El corazón de Cortez solamente funciona a un 40 por ciento debido a lo dañado que se encuentra. Actualmente sufre de un coágulo de sangre; una obstrucción coronaria y neuropatía cardiaca. “Cada vez mi situación es peor, ahora ya no puedo dar 20 pasos sin empezar a sentirme cansado”, explicó.

CRUEL NOTICIA

Si la situación no fuera lo suficientemente desalentadora, pues se enteró el mismo día en que los doctores le comentaron del trasplante de que sus posibilidades de recibir un corazón son casi nulas. Su estatus migratorio lamentablemente limita esas probabilidades de ser colocado en la lista de trasplantes de corazón.

“Los doctores me dijeron que como estoy indocumentado no voy a poder ser colocado en la lista. Dicen que necesito ser ciudadano americano para que me pongan”, comentó el hondureño. Además, los galenos le comentaron que una persona indocumentada si puede donar órganos, pero que muy difícilmente son candidatos para recibirlos. Esto le causa una gran indignación al hondureño pero desafortunadamente para él, esta es la dura realidad del sistema de trasplantes en este país.

El hondureños es visitado por uno de sus amigos en el hospital
donde permanece interno.

SU ESTATUS MIGRATORIO

Cortez no puede recibir un trasplante, por no tener los requisitos que piden los centros de órganos, lo que hace casi imposible que una persona en esas condiciones (indocumentado) sea colocada en una lista de beneficiarios. Un portavoz del hospital comentó que el sanatorio no procede con los trámites de un trasplante y en los centros de órganos explicaron que para que una persona pueda ser tomada en cuenta se tienen que cumplir ciertos requisitos, que están totalmente fuera del alcance de Cortez, o la mayoría de personas indocumentadas.

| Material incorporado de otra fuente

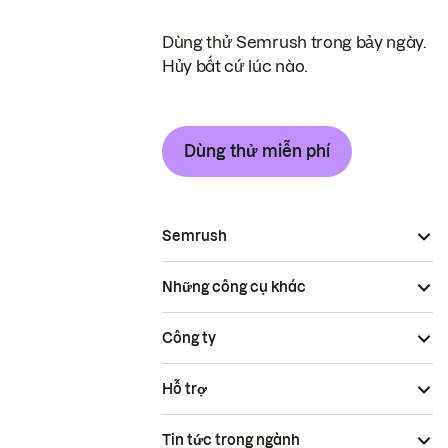
Dùng thử Semrush trong bảy ngày.
Hủy bất cứ lúc nào.
Dùng thử miễn phí
Semrush
Những công cụ khác
Công ty
Hỗ trợ
Tin tức trong ngành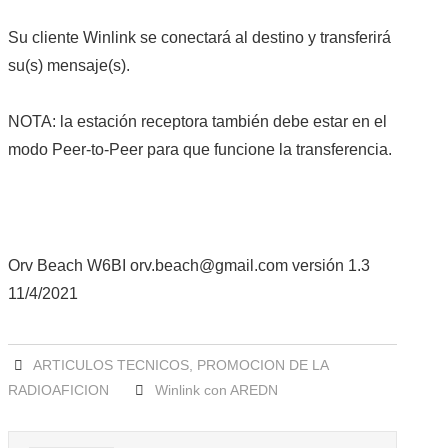
Su cliente Winlink se conectará al destino y transferirá
su(s) mensaje(s).
NOTA: la estación receptora también debe estar en el
modo Peer-to-Peer para que funcione la transferencia.
Orv Beach W6BI orv.beach@gmail.com versión 1.3
11/4/2021
ARTICULOS TECNICOS
,
PROMOCION DE LA
RADIOAFICION
Winlink con AREDN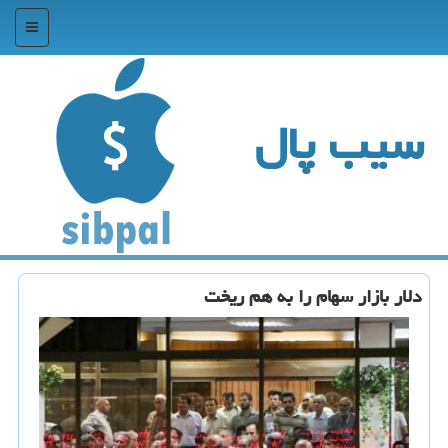
منو
سیب پال
دلار بازار سهام را به هم ریخت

Primero, se encuentra el obstáculo del seguro médico y como Cortez es indocumentado no tiene acceso a ello y no podría tenerlo en su lugar de trabajo, porque no cuenta con papeles y no es elegible en el mercado de seguros del Gobierno. Segundo, no posee dinero para poder pagar la operación y los gastos a largo plazo que vienen con el cuidado después de que se realice el trasplante. Estas dos barreras prácticamente lo eliminan de cualquier posibilidad de ser candidato. “No me dan esperanza y eso me tiene desanimado. Estoy solo en este país, sobrevivo con lo que me dan mis amigos, porque no puedo trabajar.

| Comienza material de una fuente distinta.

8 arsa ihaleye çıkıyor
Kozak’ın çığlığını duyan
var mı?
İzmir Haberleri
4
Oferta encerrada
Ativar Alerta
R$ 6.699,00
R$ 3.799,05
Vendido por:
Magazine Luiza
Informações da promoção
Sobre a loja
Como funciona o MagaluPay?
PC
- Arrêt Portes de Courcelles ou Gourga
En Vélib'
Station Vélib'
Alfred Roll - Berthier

No sé qué voy a hacer. Solamente me queda la esperanza de que alguien vea mi historia y pueda hacer algo para ayudarme”, expresó. Además, un paciente debe mostrar que puede cubrir los gastos de los medicamentos costosos que evitan que su cuerpo rechace el órgano.

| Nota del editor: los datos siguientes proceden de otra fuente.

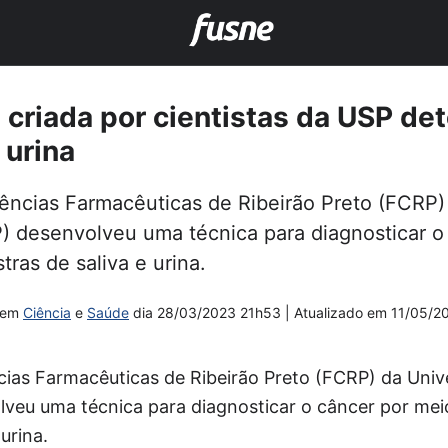
 criada por cientistas da USP de
 urina
ências Farmacêuticas de Ribeirão Preto (FCRP)
) desenvolveu uma técnica para diagnosticar o
tras de saliva e urina.
em
Ciência
e
Saúde
dia
28/03/2023 21h53
| Atualizado em
11/05/2
cias Farmacêuticas de Ribeirão Preto (FCRP) da Univ
veu uma técnica para diagnosticar o câncer por meio
urina.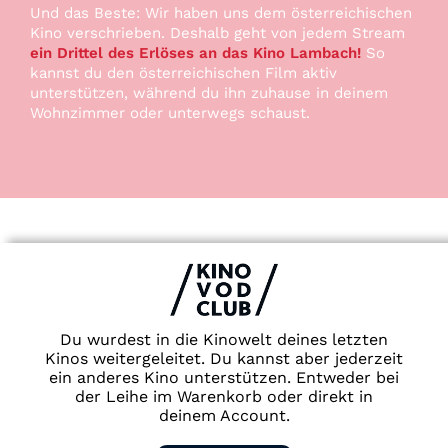
Und das Beste: Wir haben uns dem österreichischen
Kino verschrieben. Deshalb geht von jedem Stream
ein Drittel des Erlöses an das Kino Lambach!
So
kannst du den österreichischen Film aktiv
unterstützen, während du ihn zuhause in deinem
Wohnzimmer oder unterwegs schaust.
Du wurdest in die Kinowelt deines letzten
Kinos weitergeleitet. Du kannst aber jederzeit
ein anderes Kino unterstützen. Entweder bei
der Leihe im Warenkorb oder direkt in
deinem Account.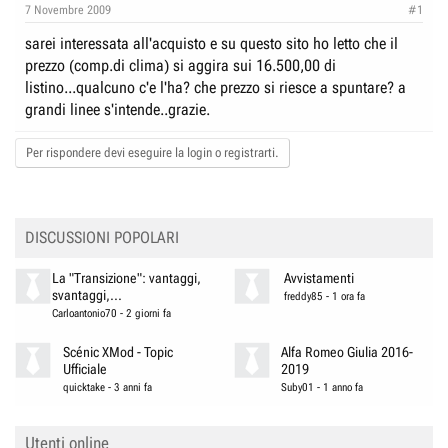
e
n
7 Novembre 2009
#1
D
i
sarei interessata all'acquisto e su questo sito ho letto che il
i
z
prezzo (comp.di clima) si aggira sui 16.500,00 di
s
i
listino...qualcuno c'e l'ha? che prezzo si riesce a spuntare? a
c
o
grandi linee s'intende..grazie.
u
s
Per rispondere devi eseguire la login o registrarti.
s
i
o
DISCUSSIONI POPOLARI
n
e
La "Transizione": vantaggi,
Avvistamenti
svantaggi,...
freddy85
-
1 ora fa
Carloantonio70
-
2 giorni fa
Scénic XMod - Topic
Alfa Romeo Giulia 2016-
Ufficiale
2019
quicktake
-
3 anni fa
Suby01
-
1 anno fa
Utenti online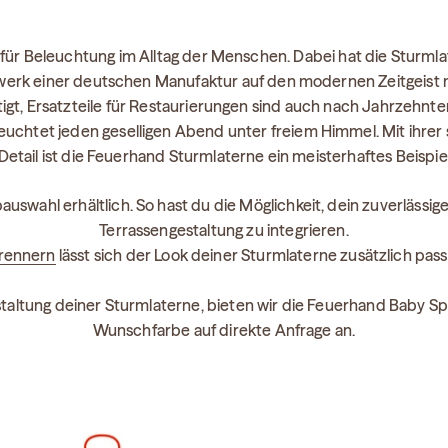
für Beleuchtung im Alltag der Menschen. Dabei hat die Sturmla
andwerk einer deutschen Manufaktur auf den modernen Zeitgeist 
igt, Ersatzteile für Restaurierungen sind auch nach Jahrzehnten
chtet jeden geselligen Abend unter freiem Himmel. Mit ihrer 
 Detail ist die Feuerhand Sturmlaterne ein meisterhaftes Beisp
auswahl erhältlich. So hast du die Möglichkeit, dein zuverlässig
Terrassengestaltung zu integrieren.
Brennern
lässt sich der Look deiner Sturmlaterne zusätzlich pas
staltung deiner Sturmlaterne, bieten wir die Feuerhand Baby 
Wunschfarbe auf direkte Anfrage an.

Si las finanzas del paciente no dan para cubrir todos los gastos, los centros de trasplante no lo consideran como buen candidato, es por eso que difícilmente aparecen indocumentados en las listas de espera. Sin duda, para muchos de sus amigos, es un caso frustrante el de Cortez, porque se trata de un sistema que si recibe donaciones de órganos de personas indocumentadas, pero a la vez les niega el acceso a la lista de receptores para esos mismos órganos. “Yo no me quiero morir.

Tengo una hija de 15 años y otra de 10 no quiero dejarlas, quiero verlas crecer”, concluyó Cortez.